(Dataset records)

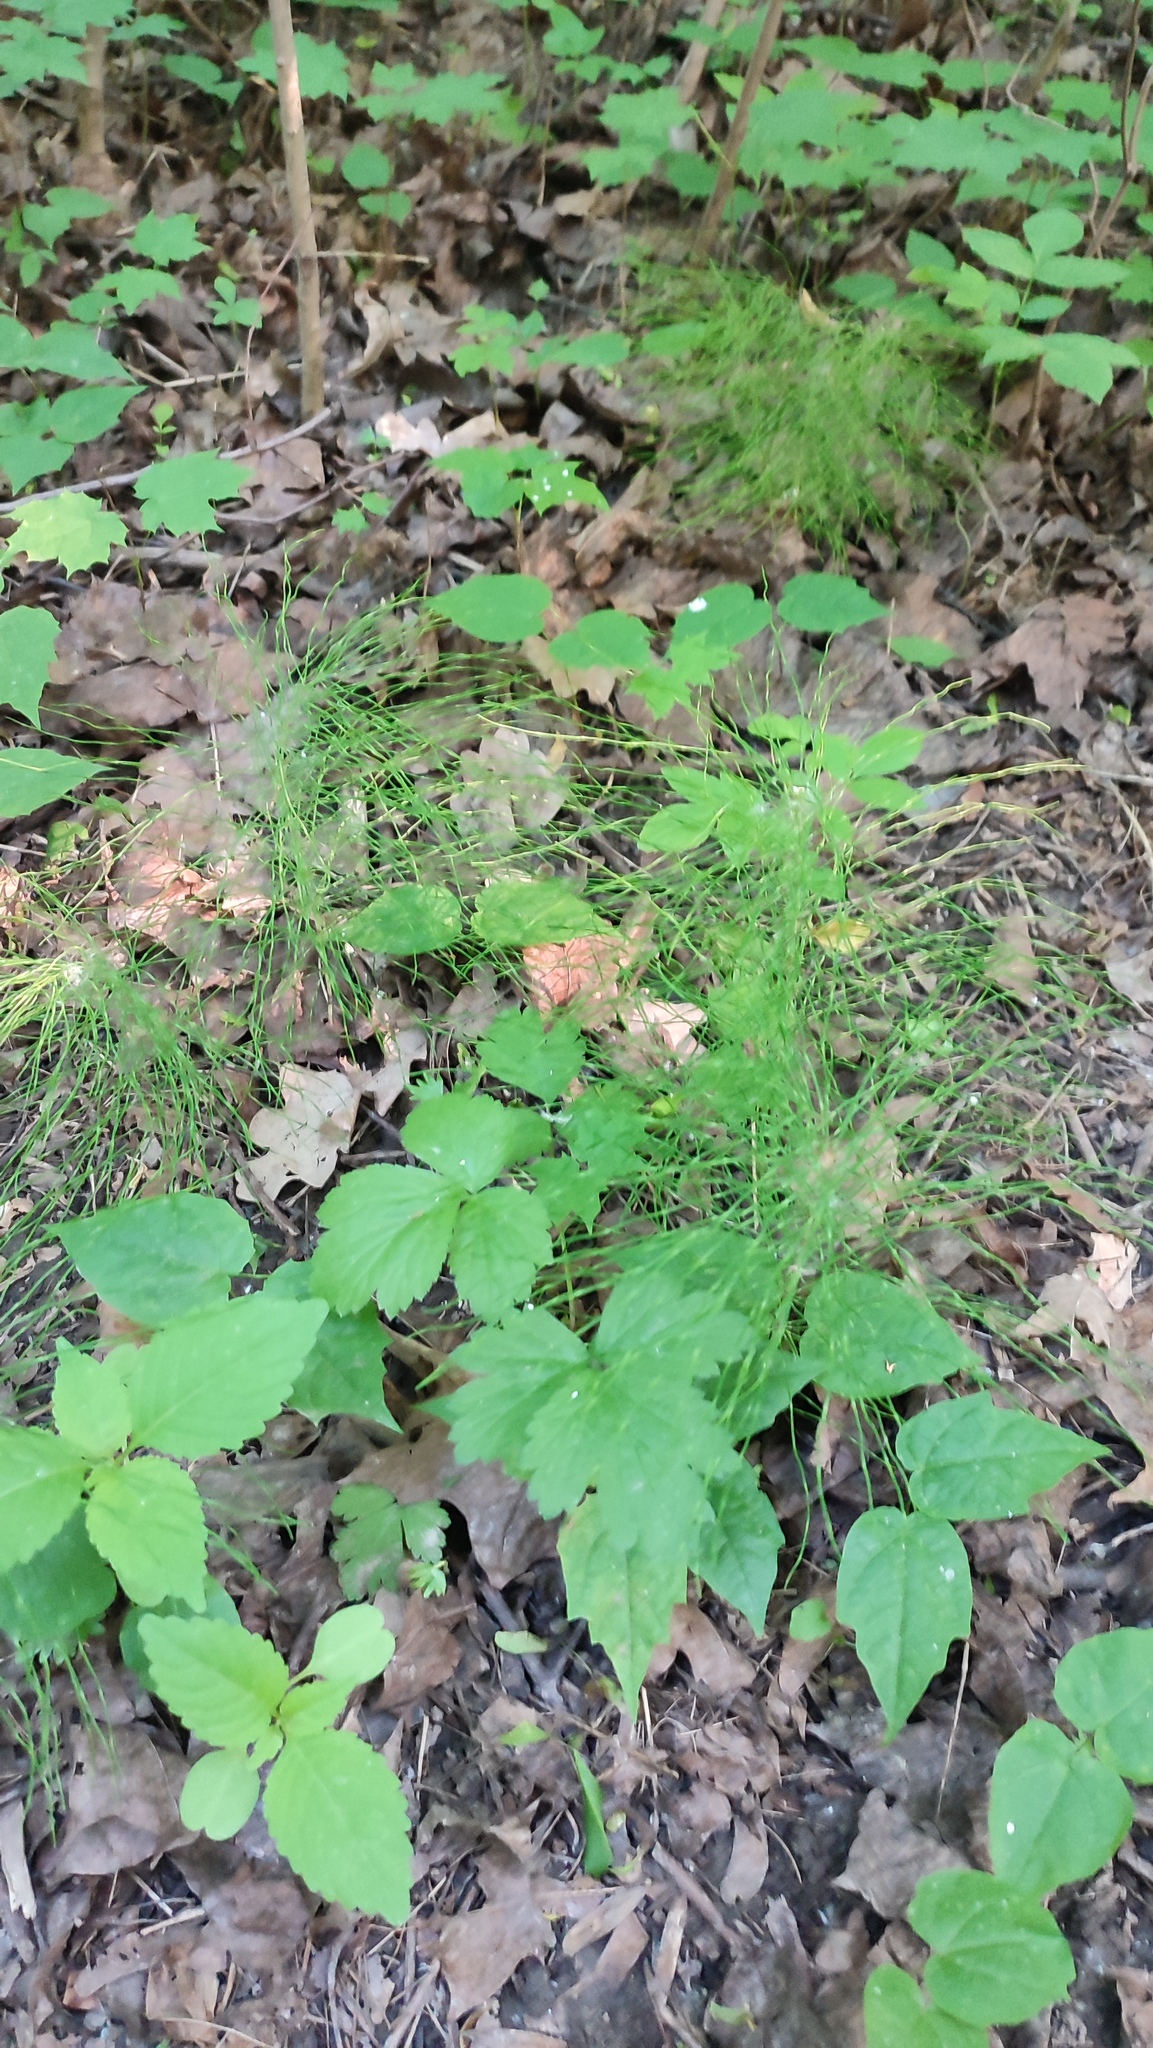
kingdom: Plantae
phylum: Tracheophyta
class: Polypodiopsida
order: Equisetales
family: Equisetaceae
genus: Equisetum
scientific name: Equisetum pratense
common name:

#### REQUIRED WORK
Please update the data from the line with "phylum: Tracheophyta" through the end of the data by replacing "common name" with "vernacular name" and keeping everything else the same. Return only those lines.

#### EXERCISE OUTPUT
phylum: Tracheophyta
class: Polypodiopsida
order: Equisetales
family: Equisetaceae
genus: Equisetum
scientific name: Equisetum pratense
vernacular name:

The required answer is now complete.